>>>>>

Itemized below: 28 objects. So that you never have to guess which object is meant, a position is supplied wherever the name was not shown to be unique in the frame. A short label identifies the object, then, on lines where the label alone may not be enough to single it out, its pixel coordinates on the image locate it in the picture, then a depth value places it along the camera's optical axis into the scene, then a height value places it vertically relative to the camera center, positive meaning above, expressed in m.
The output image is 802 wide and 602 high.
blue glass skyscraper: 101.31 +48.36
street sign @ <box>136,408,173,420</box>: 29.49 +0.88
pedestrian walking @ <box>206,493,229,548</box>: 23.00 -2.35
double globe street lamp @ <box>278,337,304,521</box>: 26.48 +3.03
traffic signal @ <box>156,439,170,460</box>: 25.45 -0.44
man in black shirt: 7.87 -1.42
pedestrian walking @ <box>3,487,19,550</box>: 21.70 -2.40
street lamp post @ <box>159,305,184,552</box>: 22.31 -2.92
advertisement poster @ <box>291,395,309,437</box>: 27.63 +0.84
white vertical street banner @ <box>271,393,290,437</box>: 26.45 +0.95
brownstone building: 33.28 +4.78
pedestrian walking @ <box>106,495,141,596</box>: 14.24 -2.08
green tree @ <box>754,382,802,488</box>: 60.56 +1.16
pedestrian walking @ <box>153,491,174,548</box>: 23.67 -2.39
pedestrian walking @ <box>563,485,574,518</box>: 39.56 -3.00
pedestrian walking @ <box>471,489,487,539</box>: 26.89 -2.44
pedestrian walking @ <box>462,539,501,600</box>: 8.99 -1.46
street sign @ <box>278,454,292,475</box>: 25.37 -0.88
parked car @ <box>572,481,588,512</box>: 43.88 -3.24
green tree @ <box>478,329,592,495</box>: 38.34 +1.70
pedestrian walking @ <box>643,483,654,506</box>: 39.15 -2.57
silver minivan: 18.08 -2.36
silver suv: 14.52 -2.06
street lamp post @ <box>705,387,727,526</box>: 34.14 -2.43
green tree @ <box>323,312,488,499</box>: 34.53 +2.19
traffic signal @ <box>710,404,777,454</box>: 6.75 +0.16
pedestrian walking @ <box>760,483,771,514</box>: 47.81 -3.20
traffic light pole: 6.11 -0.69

<<<<<

WHAT THIS TASK INVOLVES: Write out the data above again, word for word.

REPLY:
Itemized below: 28 objects. So that you never have to guess which object is meant, a position is supplied wherever the name was not shown to be unique in the frame. A short label identifies the object, then, on lines where the label alone may not be enough to single it out, its pixel coordinates on the image locate it in the picture, then a depth value places it along the camera's optical axis into the scene, then a height value places it vertically relative to the camera center, positive meaning above, expressed in m.
The output image is 802 wide and 602 high.
blue glass skyscraper: 101.31 +48.36
street sign @ <box>136,408,173,420</box>: 29.49 +0.88
pedestrian walking @ <box>206,493,229,548</box>: 23.00 -2.35
double globe street lamp @ <box>278,337,304,521</box>: 26.48 +3.03
traffic signal @ <box>156,439,170,460</box>: 25.45 -0.44
man in black shirt: 7.87 -1.42
pedestrian walking @ <box>3,487,19,550</box>: 21.70 -2.40
street lamp post @ <box>159,305,184,552</box>: 22.31 -2.92
advertisement poster @ <box>291,395,309,437</box>: 27.63 +0.84
white vertical street banner @ <box>271,393,290,437</box>: 26.45 +0.95
brownstone building: 33.28 +4.78
pedestrian walking @ <box>106,495,141,596</box>: 14.24 -2.08
green tree @ <box>754,382,802,488</box>: 60.56 +1.16
pedestrian walking @ <box>153,491,174,548</box>: 23.67 -2.39
pedestrian walking @ <box>563,485,574,518</box>: 39.56 -3.00
pedestrian walking @ <box>471,489,487,539</box>: 26.89 -2.44
pedestrian walking @ <box>462,539,501,600</box>: 8.99 -1.46
street sign @ <box>278,454,292,475</box>: 25.37 -0.88
parked car @ <box>572,481,588,512</box>: 43.88 -3.24
green tree @ <box>478,329,592,495</box>: 38.34 +1.70
pedestrian walking @ <box>643,483,654,506</box>: 39.15 -2.57
silver minivan: 18.08 -2.36
silver suv: 14.52 -2.06
street lamp post @ <box>705,387,727,526</box>: 34.14 -2.43
green tree @ <box>323,312,488,499</box>: 34.53 +2.19
traffic signal @ <box>710,404,777,454</box>: 6.75 +0.16
pedestrian walking @ <box>760,483,771,514</box>: 47.81 -3.20
traffic light pole: 6.11 -0.69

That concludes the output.